Climate Policy Report
Could New Climate Policy Create Jobs?
By James Grant
New greenhouse gas emissions policies at the federal level could generate as many as 2.5 million new jobs and $134 billion in economic activity in the United States while keeping energy costs down, according to a new report from the Center for Climate Strategies published jointly with Johns Hopkins University and co-written by a USC professor.
The study analyzed the macroeconomic effects of greenhouse gas policies adopted in recent years by 16 states. Adam Rose, research professor at the USC School of Policy, Planning, and Development, was one of the primary authors of the study.
Rose said the anticipated economic boost of a national policy on greenhouse gas mitigation comes down to cost-saving.
“Through our analysis of the actions of several states, it is clear that there are many greenhouse gas mitigation options that can reduce the price of goods and services,” Rose said. “These relative gains will increase in the future as conventional fossil fuel prices increase and energy efficiency and renewable energy technologies become even cheaper.
“Moreover, there is a stimulus from increased investment in these technologies. To be fair, we also factored in the output and job losses in conventional energy industries and their supply chain, so our results do in fact stem from a comprehensive analysis that yields a net improvement.”
The 16 states on whose climate plans the work is based are Alaska, Arkansas, Arizona, Colorado, Florida, Iowa, Maryland, Michigan, Minnesota, Montana, New Mexico, North Carolina, Pennsylvania, South Carolina, Vermont and Washington. These states were selected because they used consistent, transparent and formal procedures to develop and quantify measures, and they followed standard methodological guidelines that are peer reviewed and well accepted in practice.
The report calls for adoption of 23 specific policy approaches that have the potential to reduce pollution, are cost effective – and improve energy, health, environment and economic development.
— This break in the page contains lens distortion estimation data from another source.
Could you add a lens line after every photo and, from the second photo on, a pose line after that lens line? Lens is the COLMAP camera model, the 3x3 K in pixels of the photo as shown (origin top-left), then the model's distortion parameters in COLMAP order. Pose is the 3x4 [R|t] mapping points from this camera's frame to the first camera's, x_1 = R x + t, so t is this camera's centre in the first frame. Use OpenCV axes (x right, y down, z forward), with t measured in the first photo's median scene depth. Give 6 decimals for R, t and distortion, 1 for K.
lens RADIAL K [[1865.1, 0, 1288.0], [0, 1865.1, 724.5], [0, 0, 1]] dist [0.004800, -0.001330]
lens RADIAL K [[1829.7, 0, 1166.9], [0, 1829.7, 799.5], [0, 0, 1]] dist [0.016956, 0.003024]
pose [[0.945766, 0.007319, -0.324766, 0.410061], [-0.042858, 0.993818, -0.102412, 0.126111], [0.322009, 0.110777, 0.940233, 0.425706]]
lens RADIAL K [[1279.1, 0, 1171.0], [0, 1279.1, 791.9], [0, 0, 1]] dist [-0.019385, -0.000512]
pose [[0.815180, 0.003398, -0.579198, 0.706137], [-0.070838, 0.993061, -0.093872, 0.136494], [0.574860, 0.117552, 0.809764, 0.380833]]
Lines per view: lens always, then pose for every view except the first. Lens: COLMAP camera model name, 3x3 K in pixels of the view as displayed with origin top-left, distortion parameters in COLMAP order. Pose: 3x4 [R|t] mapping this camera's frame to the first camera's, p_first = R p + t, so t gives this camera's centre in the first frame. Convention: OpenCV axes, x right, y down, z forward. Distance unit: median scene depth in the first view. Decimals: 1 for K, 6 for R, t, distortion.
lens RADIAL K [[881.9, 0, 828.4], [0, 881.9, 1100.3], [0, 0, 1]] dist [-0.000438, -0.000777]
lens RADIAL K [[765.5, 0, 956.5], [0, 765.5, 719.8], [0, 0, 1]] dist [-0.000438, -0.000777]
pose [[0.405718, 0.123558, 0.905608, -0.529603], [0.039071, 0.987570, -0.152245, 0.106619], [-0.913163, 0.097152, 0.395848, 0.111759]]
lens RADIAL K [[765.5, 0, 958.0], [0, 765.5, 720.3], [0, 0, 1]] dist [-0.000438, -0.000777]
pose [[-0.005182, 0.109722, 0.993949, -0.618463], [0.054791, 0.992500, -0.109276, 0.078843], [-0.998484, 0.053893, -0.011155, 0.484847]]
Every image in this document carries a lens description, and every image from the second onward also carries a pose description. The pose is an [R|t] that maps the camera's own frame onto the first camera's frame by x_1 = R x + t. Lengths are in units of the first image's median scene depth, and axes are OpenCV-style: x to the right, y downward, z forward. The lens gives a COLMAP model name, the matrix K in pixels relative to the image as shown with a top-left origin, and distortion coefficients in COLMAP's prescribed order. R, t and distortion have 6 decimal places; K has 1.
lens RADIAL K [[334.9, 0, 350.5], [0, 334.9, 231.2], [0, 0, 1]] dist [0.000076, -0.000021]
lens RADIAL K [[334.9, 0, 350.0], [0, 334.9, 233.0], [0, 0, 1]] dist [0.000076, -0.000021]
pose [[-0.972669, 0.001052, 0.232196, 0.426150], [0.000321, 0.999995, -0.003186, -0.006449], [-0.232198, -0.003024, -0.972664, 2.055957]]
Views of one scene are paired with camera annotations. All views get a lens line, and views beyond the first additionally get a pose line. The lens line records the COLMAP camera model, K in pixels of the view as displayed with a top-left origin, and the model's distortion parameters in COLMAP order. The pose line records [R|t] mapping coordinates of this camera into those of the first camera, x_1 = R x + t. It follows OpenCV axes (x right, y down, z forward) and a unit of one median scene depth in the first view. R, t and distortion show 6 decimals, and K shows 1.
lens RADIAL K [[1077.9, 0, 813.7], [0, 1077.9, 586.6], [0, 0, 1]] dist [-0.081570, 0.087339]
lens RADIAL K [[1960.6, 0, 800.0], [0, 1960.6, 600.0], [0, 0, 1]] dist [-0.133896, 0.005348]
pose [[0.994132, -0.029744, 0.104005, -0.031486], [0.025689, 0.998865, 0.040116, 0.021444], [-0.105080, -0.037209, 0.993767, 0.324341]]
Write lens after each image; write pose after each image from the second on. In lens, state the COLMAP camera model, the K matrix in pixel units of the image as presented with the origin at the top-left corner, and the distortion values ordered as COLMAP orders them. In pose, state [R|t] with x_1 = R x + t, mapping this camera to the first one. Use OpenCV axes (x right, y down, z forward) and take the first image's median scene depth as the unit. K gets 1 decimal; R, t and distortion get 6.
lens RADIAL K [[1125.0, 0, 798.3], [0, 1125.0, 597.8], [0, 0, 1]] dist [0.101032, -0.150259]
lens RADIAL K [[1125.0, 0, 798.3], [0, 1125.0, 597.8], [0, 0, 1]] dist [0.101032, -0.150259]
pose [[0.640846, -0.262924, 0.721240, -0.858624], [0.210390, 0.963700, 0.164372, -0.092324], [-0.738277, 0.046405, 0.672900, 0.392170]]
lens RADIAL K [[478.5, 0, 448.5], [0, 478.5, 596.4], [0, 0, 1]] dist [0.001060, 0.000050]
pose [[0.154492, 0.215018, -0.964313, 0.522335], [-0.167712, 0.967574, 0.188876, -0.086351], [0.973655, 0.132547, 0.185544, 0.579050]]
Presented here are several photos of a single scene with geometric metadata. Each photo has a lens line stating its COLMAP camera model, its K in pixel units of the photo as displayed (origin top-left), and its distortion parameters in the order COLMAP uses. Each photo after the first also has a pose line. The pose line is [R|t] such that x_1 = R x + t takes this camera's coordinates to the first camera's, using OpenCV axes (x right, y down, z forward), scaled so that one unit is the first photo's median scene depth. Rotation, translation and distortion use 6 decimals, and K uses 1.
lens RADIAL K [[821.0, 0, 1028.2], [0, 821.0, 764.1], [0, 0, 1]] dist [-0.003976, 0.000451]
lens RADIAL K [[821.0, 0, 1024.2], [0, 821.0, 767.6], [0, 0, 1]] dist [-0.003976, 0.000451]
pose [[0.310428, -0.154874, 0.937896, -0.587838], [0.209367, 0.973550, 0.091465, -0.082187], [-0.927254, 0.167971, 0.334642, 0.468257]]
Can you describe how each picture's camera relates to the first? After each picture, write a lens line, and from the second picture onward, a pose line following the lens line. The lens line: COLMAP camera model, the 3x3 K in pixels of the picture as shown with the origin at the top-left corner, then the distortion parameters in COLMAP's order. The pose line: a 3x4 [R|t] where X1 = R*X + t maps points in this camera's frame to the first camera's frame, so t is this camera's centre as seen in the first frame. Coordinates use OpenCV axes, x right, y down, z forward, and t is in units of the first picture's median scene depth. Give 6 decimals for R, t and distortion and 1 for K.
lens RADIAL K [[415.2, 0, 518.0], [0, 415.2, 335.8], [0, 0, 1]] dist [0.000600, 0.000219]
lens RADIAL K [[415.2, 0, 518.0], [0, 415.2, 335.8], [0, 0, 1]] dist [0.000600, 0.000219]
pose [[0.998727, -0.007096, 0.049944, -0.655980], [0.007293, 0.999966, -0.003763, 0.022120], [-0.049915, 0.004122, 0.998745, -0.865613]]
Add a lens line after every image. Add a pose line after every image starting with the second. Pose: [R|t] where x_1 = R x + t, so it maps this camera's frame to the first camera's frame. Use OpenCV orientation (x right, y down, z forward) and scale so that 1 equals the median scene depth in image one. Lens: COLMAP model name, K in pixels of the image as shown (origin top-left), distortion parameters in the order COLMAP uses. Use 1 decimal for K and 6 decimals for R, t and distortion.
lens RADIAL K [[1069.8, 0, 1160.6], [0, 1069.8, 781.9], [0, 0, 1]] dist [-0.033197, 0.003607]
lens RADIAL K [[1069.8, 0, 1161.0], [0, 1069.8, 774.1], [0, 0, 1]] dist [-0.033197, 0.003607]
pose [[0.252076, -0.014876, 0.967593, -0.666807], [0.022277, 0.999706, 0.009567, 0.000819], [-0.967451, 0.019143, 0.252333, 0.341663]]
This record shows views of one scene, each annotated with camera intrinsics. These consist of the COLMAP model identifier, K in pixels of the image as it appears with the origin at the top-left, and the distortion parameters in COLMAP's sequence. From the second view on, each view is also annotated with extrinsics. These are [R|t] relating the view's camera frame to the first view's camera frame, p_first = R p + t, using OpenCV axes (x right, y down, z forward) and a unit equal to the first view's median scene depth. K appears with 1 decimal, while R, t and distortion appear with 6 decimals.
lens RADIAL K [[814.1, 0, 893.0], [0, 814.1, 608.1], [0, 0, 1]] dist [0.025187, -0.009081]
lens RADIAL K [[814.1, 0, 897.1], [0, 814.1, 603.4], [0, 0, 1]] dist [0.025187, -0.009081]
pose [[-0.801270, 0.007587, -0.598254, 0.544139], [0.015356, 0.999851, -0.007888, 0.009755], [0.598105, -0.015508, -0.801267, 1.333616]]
“Several states have pioneered creation of comprehensive state climate action plans in recent years,” said Tom Peterson, president and CEO of the Center for Climate Strategies. “Our analysis provides the first economic data that show what would happen if such programs were adopted at the federal level.”
Suggested policy adoptions would focus on creation of new clean energy sources for heat and power; improved energy efficiency and industrial processes; transportation and land use improvements; agriculture and forestry conservation; and expanded recycling and waste energy recovery under a national framework.
If implemented U.S.-wide at all levels of government, the report found that the measures would yield:
- 2.5 million net new jobs in 2020 and a $159.6 billion (in 2007 dollars) expansion in gross domestic product in 2020;
- more than $5 billion net direct economic savings in 2020, at an average net savings of $1.57 per ton of greenhouse gas emissions avoided or removed; and
- consumer energy price reductions of 0.56 percent for gasoline and oil; 0.60 percent for fuel oil and coal; 2.01 percent for electricity; and 0.87 percent for natural gas by 2020.
- Assuming full and appropriately scaled implementation of all 23 actions in all U.S. states, the resulting greenhouse gas reductions would surpass national GHG targets proposed by President Obama and congressional legislation, and would reduce U.S. emissions to 27 percent below 1990 levels in 2020, equal to 4.46 billion metric tons of carbon dioxide equivalent.